EXERCISE DIRECTIONS: Count the lines in the records below that contain the string "district", matching case exactly, and reply with only that number.

GIVEN DATA:
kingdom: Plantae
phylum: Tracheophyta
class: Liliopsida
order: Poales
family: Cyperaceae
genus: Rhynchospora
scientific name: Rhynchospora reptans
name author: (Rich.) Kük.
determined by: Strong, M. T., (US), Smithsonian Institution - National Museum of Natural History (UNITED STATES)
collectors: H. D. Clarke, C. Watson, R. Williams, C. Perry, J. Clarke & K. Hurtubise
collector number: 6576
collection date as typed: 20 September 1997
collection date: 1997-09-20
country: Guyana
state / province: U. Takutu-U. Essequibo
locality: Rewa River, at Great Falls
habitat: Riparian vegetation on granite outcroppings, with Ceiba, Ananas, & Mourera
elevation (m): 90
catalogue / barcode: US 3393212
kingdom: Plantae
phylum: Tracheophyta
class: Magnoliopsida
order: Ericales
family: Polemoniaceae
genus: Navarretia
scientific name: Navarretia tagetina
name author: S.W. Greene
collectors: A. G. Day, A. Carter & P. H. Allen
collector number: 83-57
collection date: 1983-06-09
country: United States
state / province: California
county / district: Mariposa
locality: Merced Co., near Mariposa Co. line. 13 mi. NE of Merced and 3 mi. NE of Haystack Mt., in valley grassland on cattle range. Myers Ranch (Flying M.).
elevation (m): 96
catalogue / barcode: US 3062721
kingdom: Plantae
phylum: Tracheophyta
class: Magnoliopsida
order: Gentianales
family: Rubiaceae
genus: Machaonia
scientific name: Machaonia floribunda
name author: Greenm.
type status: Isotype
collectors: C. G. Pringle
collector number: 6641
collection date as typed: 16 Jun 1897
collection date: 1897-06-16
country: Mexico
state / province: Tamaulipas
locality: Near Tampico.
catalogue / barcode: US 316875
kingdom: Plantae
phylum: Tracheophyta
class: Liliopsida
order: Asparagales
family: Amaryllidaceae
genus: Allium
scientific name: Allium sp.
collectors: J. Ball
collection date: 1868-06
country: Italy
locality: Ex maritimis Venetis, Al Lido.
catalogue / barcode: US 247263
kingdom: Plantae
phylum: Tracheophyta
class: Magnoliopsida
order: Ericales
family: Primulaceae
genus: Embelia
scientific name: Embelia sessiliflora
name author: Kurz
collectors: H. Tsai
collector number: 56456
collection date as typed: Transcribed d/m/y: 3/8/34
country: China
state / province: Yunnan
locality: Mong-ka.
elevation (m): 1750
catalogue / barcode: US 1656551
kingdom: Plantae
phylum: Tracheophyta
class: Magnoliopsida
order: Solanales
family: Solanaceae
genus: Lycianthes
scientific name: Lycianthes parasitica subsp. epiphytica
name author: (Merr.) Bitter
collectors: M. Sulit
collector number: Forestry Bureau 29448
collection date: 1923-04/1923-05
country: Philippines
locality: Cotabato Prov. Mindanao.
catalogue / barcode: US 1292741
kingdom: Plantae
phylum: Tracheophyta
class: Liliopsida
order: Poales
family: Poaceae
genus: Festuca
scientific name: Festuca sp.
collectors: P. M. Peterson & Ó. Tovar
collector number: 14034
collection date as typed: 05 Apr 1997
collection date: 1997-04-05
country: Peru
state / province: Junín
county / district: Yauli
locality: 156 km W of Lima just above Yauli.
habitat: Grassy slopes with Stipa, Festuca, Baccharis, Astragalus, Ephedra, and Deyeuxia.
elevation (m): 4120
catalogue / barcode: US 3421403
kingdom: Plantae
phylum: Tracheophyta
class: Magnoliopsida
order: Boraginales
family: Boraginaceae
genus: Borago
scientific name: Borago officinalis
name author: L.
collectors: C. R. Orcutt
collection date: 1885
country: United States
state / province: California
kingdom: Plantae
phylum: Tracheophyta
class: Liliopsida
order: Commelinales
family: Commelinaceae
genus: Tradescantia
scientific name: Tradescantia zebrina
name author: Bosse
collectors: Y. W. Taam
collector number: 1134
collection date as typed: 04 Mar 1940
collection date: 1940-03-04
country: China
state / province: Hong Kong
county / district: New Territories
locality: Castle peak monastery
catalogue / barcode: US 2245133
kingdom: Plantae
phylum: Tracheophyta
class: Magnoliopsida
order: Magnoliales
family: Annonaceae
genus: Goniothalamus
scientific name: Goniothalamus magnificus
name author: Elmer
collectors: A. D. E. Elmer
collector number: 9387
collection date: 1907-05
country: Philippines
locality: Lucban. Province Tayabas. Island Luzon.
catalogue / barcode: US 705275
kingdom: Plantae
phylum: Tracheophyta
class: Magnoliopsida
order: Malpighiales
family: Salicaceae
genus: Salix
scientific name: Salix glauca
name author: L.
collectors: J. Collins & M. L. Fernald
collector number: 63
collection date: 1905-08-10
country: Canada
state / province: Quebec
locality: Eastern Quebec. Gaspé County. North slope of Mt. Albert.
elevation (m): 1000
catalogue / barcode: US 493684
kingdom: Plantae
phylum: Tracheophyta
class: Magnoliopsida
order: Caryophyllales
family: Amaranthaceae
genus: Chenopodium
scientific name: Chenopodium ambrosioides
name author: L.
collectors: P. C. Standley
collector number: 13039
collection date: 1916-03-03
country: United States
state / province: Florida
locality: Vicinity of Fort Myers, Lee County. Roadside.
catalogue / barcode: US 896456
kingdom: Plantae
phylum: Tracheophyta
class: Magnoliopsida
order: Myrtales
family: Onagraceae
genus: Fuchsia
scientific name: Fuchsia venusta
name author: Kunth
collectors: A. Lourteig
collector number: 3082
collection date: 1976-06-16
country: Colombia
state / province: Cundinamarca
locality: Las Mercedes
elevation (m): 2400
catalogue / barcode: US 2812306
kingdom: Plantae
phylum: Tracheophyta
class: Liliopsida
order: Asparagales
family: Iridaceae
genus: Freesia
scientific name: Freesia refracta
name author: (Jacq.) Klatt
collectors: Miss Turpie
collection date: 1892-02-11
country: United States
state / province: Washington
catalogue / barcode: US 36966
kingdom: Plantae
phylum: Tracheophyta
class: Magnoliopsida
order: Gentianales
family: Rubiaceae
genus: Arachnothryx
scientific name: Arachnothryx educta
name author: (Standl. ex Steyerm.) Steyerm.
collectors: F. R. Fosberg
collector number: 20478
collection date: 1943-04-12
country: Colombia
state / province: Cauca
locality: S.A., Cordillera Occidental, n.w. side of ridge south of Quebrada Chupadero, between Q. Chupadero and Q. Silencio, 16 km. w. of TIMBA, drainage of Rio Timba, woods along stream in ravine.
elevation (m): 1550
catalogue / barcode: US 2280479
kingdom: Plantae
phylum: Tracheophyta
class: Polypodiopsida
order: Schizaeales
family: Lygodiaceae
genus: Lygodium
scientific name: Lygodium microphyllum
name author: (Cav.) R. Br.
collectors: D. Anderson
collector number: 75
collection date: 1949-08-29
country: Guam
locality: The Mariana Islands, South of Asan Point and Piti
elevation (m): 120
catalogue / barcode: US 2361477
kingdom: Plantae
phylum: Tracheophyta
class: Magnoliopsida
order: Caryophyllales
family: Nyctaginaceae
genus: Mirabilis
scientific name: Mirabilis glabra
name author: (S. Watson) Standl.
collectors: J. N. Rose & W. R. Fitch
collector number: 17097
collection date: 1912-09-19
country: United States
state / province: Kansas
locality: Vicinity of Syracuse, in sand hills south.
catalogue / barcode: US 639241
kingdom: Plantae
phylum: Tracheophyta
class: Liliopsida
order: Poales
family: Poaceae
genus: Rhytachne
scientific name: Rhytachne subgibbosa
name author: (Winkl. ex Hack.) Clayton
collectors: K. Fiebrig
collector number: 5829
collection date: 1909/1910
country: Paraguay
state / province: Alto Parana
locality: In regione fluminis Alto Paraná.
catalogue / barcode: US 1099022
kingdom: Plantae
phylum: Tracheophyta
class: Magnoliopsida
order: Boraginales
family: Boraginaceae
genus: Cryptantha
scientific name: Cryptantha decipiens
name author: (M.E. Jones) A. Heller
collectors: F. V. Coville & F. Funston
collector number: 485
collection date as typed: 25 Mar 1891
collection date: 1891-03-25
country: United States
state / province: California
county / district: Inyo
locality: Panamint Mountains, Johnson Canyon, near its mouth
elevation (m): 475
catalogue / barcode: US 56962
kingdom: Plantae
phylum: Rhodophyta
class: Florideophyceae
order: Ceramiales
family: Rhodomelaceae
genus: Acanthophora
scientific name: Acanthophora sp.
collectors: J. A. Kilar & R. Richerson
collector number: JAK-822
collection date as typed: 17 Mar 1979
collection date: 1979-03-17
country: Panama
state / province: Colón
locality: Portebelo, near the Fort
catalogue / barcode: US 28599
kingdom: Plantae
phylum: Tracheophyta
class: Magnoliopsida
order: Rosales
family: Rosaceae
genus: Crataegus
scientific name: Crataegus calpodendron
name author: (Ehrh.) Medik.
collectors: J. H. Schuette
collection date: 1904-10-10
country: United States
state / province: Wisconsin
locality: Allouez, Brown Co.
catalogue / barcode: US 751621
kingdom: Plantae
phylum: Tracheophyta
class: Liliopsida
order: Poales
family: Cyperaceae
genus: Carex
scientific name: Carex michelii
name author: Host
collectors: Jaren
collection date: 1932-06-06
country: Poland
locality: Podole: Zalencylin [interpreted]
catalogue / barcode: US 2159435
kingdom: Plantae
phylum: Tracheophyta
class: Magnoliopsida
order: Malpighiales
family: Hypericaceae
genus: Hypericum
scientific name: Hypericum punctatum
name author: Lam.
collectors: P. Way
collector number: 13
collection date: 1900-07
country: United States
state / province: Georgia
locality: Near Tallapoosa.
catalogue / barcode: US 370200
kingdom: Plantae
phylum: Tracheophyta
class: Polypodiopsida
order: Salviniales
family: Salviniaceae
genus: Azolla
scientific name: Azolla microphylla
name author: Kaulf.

OUTPUT: 4